TASK DIRECTIONS: Your reply should restate the lines from the top of the entries through the line containing "Component, rectangular |" word for word, with no pictures.

======== DATA EXTRACT

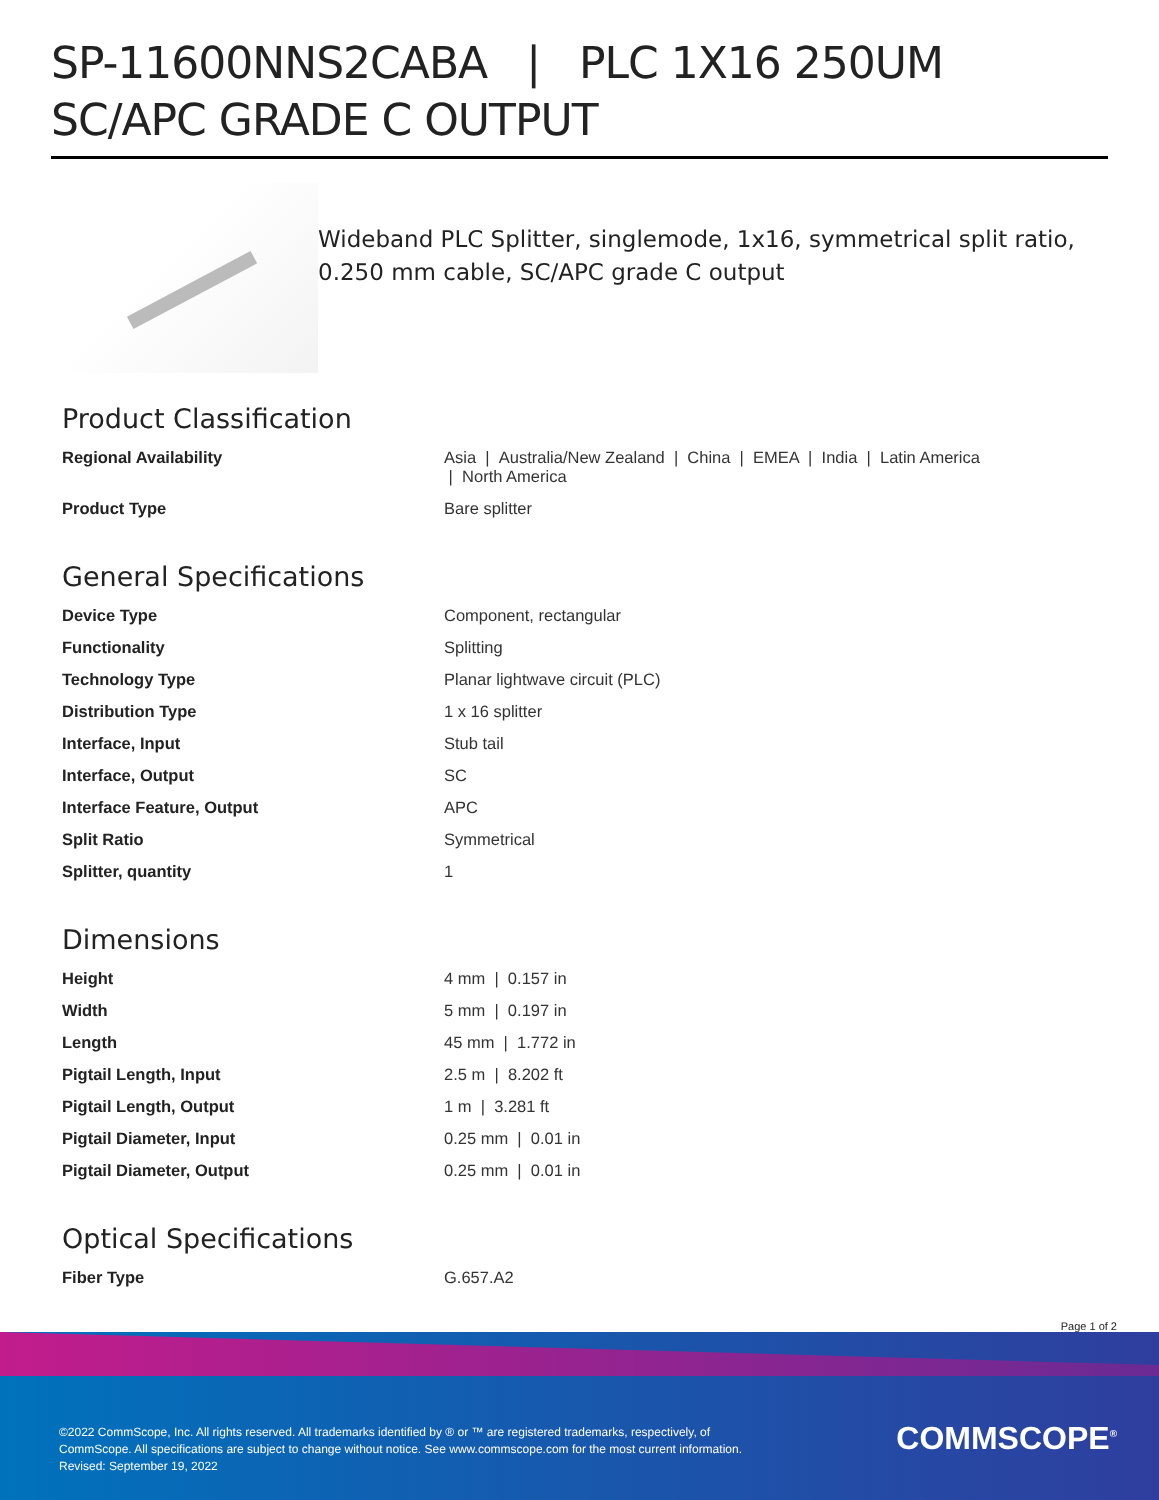SP-11600NNS2CABA | PLC 1X16 250UM SC/APC GRADE C OUTPUT
Wideband PLC Splitter, singlemode, 1x16, symmetrical split ratio, 0.250 mm cable, SC/APC grade C output
Product Classification
| Regional Availability | Asia / Australia/New Zealand / China / EMEA / India / Latin America / North America |
| Product Type | Bare splitter |
General Specifications
| Device Type | Component, rectangular |
| Functionality | Splitting |
| Technology Type | Planar lightwave circuit (PLC) |
| Distribution Type | 1 x 16 splitter |
| Interface, Input | Stub tail |
| Interface, Output | SC |
| Interface Feature, Output | APC |
| Split Ratio | Symmetrical |
| Splitter, quantity | 1 |
Dimensions
| Height | 4 mm / 0.157 in |
| Width | 5 mm / 0.197 in |
| Length | 45 mm / 1.772 in |
| Pigtail Length, Input | 2.5 m / 8.202 ft |
| Pigtail Length, Output | 1 m / 3.281 ft |
| Pigtail Diameter, Input | 0.25 mm / 0.01 in |
| Pigtail Diameter, Output | 0.25 mm / 0.01 in |
Optical Specifications
| Fiber Type | G.657.A2 |
Page 1 of 2
©2022 CommScope, Inc. All rights reserved. All trademarks identified by ® or ™ are registered trademarks, respectively, of CommScope. All specifications are subject to change without notice. See www.commscope.com for the most current information. Revised: September 19, 2022
COMMSCOPE<sup>®</sup>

================

RESULT OF THIS TASK:
SP-11600NNS2CABA | PLC 1X16 250UM SC/APC GRADE C OUTPUT
Wideband PLC Splitter, singlemode, 1x16, symmetrical split ratio, 0.250 mm cable, SC/APC grade C output
Product Classification
| Regional Availability | Asia / Australia/New Zealand / China / EMEA / India / Latin America / North America |
| Product Type | Bare splitter |
General Specifications
| Device Type | Component, rectangular |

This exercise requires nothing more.